**Objective 1**
Decide whether each statement agrees with the text on the opera, answering yes or no and quoting the deciding words of the text: (a) Going to the opera was not new for the writer. (b) The writer stayed alert throughout Don Giovanni. (c) The writer sat through three acts of Don Giovanni.

**Text**
Today is Bruce Springsteen's 55th Birthday. This is a weird highfaluting thing to say, but is something I've been thinking, particularly in light of the Jewish high holidays -- and my own Judaism obviously -- not ever really meaning a whole lot to me other than a respect for my family & ancestors. I guess a lot of people take comfort in religion and that's fine if it comes naturally. But I've always felt "religion" should be that which gives you comfort, and since I was about 12, as much as anything, that's been the music of one Mr. Springsteen. So Happy Birthday Boss. "I believe in the faith that can save me."

Opera Nights & Green Days

So last night I went to the Lyric Opera in Chicago to see Mozart's Don Giovanni. A night at the opera isn't exactly a new thing for me, as this is my second year as a subcriber and I think I've been to something like 12 operas in the last few years. But I am still fully an opera novice, in terms of my knowledge, familiarity and appreciation of opera as a whole, particular operas and particular performances. I have a thorough respect for the art form, have truly enjoyed many of the operas I've seen and can now occasionally listen to opera on my iPod, willingly, albeit in small doses. That said, I kept nodding off last night during Don Giovanni. And though I thoroughly respected its many moments of obvious beauty and artful brilliance, the truth is, I was never really enthralled, enraptuped or engrossed. I basically sat through two 1-1/2 hour acts looking at my watch every 10 minutes or so, waiting for the time to pass. So I guess my efforts to learn to appreciate opera, as part of a wider mission to expose myself to new things, cannot yet be termed a success. I take the blame for not more thoroughly familiarizing myself with the music of each opera I see -- such as I do with Broadway musicals, with much greater enjoyment -- but I guess you can only like what you like, and while I'm trying to like opera and do to an extent, it's a work in progress. At best.

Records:

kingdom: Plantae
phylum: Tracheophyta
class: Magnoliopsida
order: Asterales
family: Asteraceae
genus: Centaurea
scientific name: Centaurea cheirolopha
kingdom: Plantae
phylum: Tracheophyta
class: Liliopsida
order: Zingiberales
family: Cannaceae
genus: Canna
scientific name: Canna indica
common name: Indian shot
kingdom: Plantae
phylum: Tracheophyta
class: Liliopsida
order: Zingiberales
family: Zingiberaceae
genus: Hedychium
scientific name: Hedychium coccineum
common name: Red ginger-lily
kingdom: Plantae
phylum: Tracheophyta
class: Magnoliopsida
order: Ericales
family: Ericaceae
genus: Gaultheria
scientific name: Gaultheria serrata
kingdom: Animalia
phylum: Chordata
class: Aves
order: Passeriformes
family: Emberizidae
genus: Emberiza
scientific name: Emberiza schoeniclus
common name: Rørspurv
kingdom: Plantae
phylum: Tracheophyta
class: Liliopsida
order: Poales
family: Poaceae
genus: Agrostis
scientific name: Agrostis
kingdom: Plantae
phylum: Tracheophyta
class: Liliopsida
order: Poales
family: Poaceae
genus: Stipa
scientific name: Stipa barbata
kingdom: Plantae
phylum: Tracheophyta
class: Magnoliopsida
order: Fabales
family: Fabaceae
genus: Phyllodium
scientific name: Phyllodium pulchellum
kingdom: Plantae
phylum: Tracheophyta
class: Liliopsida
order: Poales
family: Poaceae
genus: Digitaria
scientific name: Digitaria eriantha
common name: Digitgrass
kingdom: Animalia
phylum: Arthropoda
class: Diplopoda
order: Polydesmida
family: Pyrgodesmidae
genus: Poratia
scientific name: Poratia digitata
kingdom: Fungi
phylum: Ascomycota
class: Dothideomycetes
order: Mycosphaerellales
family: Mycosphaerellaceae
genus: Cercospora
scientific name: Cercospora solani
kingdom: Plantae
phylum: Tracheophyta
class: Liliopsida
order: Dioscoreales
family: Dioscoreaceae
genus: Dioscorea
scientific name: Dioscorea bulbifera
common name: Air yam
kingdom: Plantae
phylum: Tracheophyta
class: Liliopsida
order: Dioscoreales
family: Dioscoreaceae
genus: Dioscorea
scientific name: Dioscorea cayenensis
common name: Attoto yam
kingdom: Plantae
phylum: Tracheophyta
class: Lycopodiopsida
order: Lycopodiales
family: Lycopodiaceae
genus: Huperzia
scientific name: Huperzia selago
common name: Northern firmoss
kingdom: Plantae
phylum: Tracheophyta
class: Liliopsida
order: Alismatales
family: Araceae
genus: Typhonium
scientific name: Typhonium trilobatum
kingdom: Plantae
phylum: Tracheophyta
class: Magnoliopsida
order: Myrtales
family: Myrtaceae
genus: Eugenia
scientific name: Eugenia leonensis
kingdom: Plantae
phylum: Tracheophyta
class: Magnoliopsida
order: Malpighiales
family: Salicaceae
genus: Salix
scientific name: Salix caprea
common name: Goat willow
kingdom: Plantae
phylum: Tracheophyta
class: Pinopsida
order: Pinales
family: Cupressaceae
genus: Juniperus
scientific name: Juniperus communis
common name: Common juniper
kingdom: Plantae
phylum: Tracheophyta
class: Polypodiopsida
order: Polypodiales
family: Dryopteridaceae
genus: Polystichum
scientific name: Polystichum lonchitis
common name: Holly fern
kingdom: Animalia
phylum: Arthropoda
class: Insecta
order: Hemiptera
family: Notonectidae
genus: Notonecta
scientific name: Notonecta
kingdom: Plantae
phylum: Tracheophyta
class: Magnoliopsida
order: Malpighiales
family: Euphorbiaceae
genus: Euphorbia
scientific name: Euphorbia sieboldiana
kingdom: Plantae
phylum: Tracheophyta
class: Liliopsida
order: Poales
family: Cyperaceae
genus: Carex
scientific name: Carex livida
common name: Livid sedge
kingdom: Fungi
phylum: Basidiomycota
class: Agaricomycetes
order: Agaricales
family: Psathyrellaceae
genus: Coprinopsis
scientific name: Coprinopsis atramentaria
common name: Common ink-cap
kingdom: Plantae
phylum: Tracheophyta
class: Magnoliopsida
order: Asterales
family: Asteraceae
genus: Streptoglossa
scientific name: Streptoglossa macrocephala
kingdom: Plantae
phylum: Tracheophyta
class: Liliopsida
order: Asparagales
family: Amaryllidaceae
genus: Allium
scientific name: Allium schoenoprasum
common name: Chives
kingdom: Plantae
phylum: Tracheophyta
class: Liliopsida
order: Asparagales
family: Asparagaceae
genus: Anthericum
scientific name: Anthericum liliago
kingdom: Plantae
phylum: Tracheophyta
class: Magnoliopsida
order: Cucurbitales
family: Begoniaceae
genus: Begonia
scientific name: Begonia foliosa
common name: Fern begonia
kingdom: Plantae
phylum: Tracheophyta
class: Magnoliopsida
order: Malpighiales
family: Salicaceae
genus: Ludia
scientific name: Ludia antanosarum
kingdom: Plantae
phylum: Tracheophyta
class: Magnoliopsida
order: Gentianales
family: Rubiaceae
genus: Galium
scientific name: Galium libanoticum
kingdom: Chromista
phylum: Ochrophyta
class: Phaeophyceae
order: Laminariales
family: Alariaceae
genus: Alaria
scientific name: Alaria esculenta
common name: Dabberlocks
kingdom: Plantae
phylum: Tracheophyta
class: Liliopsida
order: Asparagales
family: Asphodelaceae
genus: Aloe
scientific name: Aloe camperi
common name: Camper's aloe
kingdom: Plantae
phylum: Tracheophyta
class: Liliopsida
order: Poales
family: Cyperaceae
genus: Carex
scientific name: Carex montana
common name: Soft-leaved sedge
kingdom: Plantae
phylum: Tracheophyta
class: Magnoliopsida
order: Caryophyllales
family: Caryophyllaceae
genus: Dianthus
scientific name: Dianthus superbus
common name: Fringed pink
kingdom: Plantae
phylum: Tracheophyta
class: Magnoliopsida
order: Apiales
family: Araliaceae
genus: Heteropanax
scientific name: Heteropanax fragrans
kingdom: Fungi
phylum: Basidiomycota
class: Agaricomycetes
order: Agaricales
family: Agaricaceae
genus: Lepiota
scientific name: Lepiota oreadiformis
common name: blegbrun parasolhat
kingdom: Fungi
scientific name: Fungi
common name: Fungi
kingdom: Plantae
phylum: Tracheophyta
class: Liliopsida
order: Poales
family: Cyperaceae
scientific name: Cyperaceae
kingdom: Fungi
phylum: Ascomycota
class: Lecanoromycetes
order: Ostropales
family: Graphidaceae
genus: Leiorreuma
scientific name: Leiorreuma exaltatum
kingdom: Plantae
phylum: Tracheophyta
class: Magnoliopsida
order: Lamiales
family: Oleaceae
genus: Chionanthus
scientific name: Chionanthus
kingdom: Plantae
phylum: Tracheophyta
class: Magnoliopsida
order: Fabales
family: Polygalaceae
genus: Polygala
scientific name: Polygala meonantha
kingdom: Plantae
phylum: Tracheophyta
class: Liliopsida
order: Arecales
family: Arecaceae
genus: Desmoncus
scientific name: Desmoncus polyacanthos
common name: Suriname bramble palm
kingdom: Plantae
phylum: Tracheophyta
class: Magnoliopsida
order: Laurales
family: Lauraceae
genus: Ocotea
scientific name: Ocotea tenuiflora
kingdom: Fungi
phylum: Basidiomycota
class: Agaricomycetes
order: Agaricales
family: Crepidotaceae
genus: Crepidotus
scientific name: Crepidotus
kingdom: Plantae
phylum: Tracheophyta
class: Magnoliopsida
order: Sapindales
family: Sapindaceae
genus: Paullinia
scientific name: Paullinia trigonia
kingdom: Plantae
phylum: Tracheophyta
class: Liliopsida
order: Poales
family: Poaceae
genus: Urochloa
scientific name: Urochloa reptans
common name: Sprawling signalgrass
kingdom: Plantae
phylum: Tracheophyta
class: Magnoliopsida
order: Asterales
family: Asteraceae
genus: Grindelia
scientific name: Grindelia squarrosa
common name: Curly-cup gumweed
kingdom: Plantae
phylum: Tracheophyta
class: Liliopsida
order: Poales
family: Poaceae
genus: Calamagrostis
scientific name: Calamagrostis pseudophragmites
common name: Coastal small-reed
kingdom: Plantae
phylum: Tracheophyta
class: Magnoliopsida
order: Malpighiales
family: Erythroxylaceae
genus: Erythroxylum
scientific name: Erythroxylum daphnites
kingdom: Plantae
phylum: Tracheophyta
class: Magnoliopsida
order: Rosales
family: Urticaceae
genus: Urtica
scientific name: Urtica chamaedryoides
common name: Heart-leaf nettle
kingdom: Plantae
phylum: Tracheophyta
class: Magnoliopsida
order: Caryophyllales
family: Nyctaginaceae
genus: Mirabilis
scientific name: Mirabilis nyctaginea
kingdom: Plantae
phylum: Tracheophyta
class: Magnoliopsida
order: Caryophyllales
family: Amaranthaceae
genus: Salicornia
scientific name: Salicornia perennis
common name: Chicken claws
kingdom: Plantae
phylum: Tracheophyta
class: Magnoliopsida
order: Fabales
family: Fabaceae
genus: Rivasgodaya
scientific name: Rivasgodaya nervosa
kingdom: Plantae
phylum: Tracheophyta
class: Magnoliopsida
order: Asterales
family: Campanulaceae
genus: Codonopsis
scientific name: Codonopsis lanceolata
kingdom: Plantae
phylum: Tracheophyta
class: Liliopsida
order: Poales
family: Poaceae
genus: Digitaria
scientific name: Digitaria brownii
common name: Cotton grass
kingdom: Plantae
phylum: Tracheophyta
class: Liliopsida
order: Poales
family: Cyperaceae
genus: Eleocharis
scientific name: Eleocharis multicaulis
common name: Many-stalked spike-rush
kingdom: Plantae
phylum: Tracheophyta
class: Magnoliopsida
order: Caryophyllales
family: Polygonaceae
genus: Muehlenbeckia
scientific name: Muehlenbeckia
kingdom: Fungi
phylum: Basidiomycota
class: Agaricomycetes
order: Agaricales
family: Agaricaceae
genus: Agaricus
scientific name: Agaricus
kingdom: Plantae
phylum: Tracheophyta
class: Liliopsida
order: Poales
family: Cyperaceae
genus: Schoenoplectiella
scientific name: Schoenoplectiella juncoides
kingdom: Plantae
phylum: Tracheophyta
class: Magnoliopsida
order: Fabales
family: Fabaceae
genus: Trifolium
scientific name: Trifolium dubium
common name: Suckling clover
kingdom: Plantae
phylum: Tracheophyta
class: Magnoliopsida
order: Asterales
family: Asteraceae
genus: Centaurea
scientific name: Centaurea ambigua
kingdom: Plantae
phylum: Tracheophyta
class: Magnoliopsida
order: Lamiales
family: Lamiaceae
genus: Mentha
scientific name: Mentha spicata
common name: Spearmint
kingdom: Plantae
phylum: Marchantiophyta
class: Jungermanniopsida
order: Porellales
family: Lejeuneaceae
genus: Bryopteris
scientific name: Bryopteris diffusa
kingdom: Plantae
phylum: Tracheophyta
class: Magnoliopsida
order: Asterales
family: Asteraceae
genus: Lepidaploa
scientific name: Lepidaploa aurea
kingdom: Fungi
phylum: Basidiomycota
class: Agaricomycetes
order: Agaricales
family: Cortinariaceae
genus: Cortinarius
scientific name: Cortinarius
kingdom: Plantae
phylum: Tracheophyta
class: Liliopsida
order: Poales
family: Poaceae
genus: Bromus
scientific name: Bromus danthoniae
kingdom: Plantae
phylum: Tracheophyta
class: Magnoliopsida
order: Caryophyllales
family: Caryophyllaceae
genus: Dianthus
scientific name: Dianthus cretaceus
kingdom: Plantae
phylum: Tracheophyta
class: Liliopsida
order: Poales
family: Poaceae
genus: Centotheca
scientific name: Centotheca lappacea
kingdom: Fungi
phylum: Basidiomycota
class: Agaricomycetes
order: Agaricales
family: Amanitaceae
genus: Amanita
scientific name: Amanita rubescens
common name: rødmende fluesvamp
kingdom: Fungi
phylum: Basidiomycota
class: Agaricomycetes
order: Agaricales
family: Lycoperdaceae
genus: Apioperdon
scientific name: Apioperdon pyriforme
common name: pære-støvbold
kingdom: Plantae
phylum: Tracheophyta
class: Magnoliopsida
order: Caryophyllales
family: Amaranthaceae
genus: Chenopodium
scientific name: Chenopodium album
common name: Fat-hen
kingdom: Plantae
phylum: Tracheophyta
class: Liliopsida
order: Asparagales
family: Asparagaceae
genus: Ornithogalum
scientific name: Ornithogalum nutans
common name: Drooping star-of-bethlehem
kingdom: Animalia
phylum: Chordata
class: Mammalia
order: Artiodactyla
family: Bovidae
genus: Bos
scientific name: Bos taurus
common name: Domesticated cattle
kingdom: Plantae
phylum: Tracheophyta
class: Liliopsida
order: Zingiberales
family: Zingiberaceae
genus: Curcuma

**Objective 2**
Please repeat, word for word, the lines of the rows between the line holding "order: Pinales" and the line holding "scientific name: Notonecta", inclusive.

**Written answer 1**
(a) Yes: "A night at the opera isn't exactly a new thing for me"
(b) No: "I kept nodding off last night during Don Giovanni."
(c) No: "I basically sat through two 1-1/2 hour acts"

**Written answer 2**
order: Pinales
family: Cupressaceae
genus: Juniperus
scientific name: Juniperus communis
common name: Common juniper
kingdom: Plantae
phylum: Tracheophyta
class: Polypodiopsida
order: Polypodiales
family: Dryopteridaceae
genus: Polystichum
scientific name: Polystichum lonchitis
common name: Holly fern
kingdom: Animalia
phylum: Arthropoda
class: Insecta
order: Hemiptera
family: Notonectidae
genus: Notonecta
scientific name: Notonecta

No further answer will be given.